La véritable nature d’une semence paysanne

Lorsqu’on parle de ‘semence paysanne’ il faut distinguer deux choses :

la semence paysanne issue d’une variété locale et renouvelée comme un patrimoine collectif ;
et la semence paysanne qui est une variété issue de la sélection dans une station de recherche et reproduite dans les champs de paysans.

Pourquoi ?

D’une part parce qu’il y a une différence de nature. Aujourd’hui les sélections de la recherche poussent de plus en plus vers l’obtention d’hybrides, de lignées pures ou même d’OGM. Il existe beaucoup de biotechnologies dans les sélections actuelles, que ce soit la transgénèse, le sauvetage d’embryon, la fusion de protoplastes ou encore la mutagénèse qui sont toutes des techniques de laboratoire. Les variétés issues de ces technologies ne sont pas toujours qualifiées de “génétiquement modifiées”, mais elles ne sont ni “naturelles” ni à la portée du paysan.

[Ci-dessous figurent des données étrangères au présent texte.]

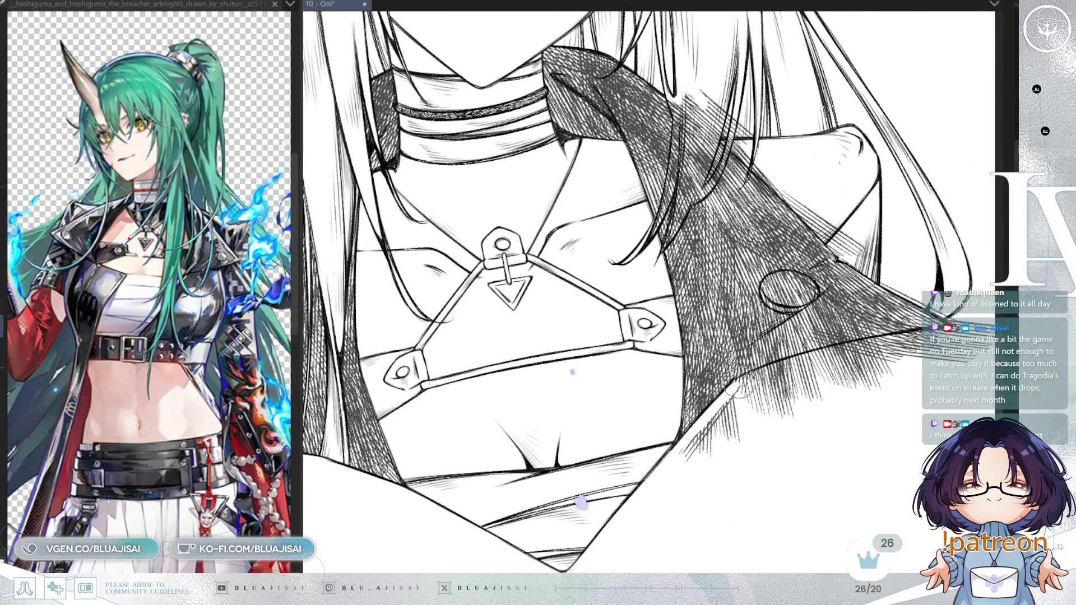
pyautogui.moveTo(740, 387); pyautogui.dragTo(723, 375)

D’autre part, parce qu’elles n’ont pas le même statut juridique. La recherche publique n’a plus les moyens de soutenir des programmes autonomes et les sélections se font en partenariat avec le secteur privé. Et sur chaque variété sortie d’un laboratoire privé, il y a un droit de propriété intellectuelle (brevet, certificat d’obtention ou droit de marque) qui limite les droits des paysans à ressemer leur récolte sans verser de royalties. Et le risque aujourd’hui est qu’on confonde ces semences de variétés de la recherche que les paysans semenciers multiplient comme le voudrait le système officiel et qu’on les appelle “semences paysannes” sous prétexte qu’elles ont été multipliées dans les champs de paysans, alors qu’elles sont d’une nature différente et ont un statut différent de celui des semences paysannes qui sont elles issues de variétés locales et de la sélection paysanne avec un statut de droit collectif.